最简单的内核模块
#include
#include
#include
static int __init init_testko(void)
{
printk("test ko init\n");
return 0;
}
static void __exit exit_testko(void)
{
printk("test ko exit\n");
}
MODULE_LICENSE("GPL");
MODULE_AUTHOR("KEVIN");
module_init(init_testko);
module_exit(exit_testko);
Makefile写法
obj-m = test.o #模块源代码
KER_DIR = /root/linux-3.0 #内核源码路径
CUR_DIR = $(shell pwd)
all:
make -C $(KER_DIR) M=$(CUR_DIR) modules
clean:
rm -rf *.o *.ko *.mod.o *.mod.c *.symvers *.order
cp:
cp *.ko /root/rootfs/
在内核中设备号用一个32位数dev_t(linux/types.h)表示,高十二位表示主设备号,低二十位表示次设备号。
#include
MAJOR(dev_t dev);
MINOR(dev_t dev);
以上来两个宏分别从dev_t中提取主设备号和次设备号。下边的宏用来合成一个设备号。
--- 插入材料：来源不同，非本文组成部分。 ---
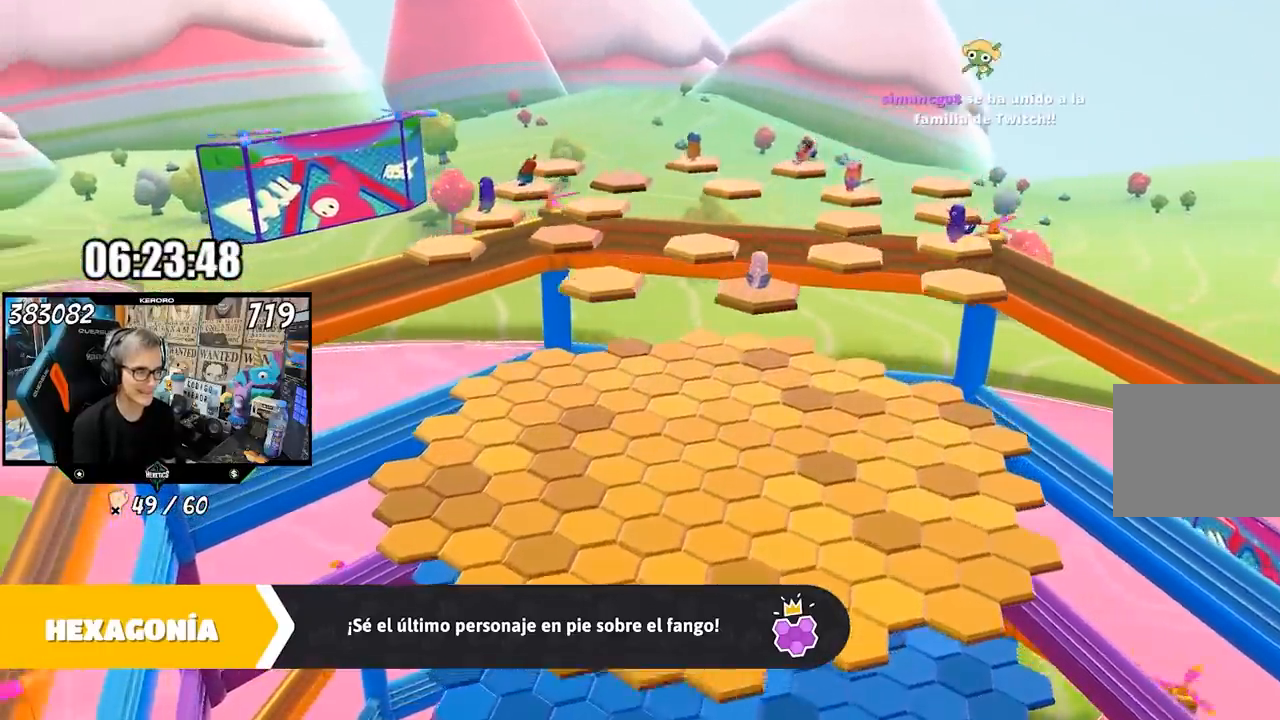
{"buttons": [], "left_stick": "center", "right_stick": "left", "events": []}
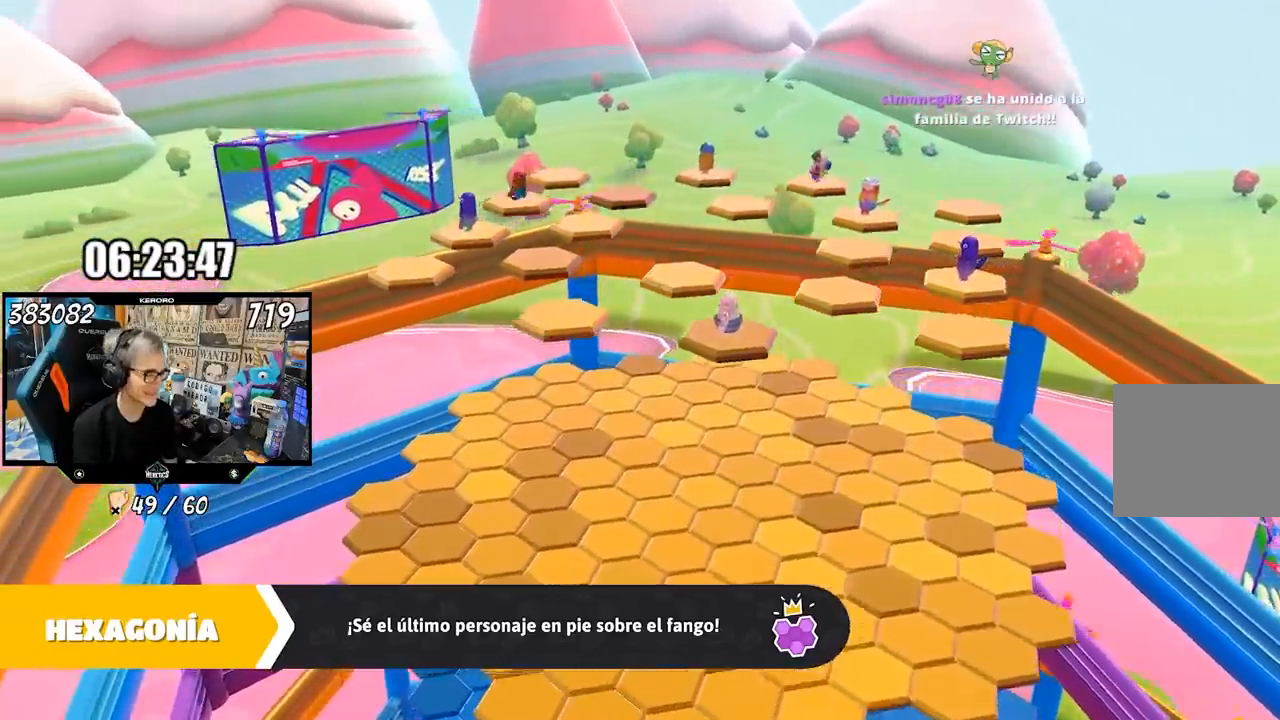
{"buttons": [], "left_stick": "center", "right_stick": "left", "events": []}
MKDEV(int major, int minor);
静态分配
int register_chrdev_region(dev_t first, unsigned int count, char * name);
动态分配
int alloc_chrdev_region(dev_t *dev, unsigned int dirstminor, unsigned int count, char * name);
这两个函数在分配成功的时候返回0,分配失败的时候返回一个错误码。
释放占用的设备号
void unregister_chrdev_region(dev_t first, unsigned int count);
参数:
first 要分配的设备编号范围的启始值
count 所请求的连续设备编号的个数
name 是和该编号范围关联的设备名,将出现在/proc/devices和sysfs中
dev 是用来保存分配的设备号的内存地址
关于错误码,内核定义了一组宏来表示,这些宏保存在./include/asm-generic/errno-base.h中
可以在写驱动代码的时候使用,例如
return -EPERM;
表示操作没有权限,使用的时候需要加上‘-’符号。
关于设备号的分配
内核中有块设备表和字符设备表,根据设备的类型和主设备号可通过这两个表之一找到对应的驱动程序函数跳转结构,而次设备号则一般只用做同类型设备中具体设备项的编号。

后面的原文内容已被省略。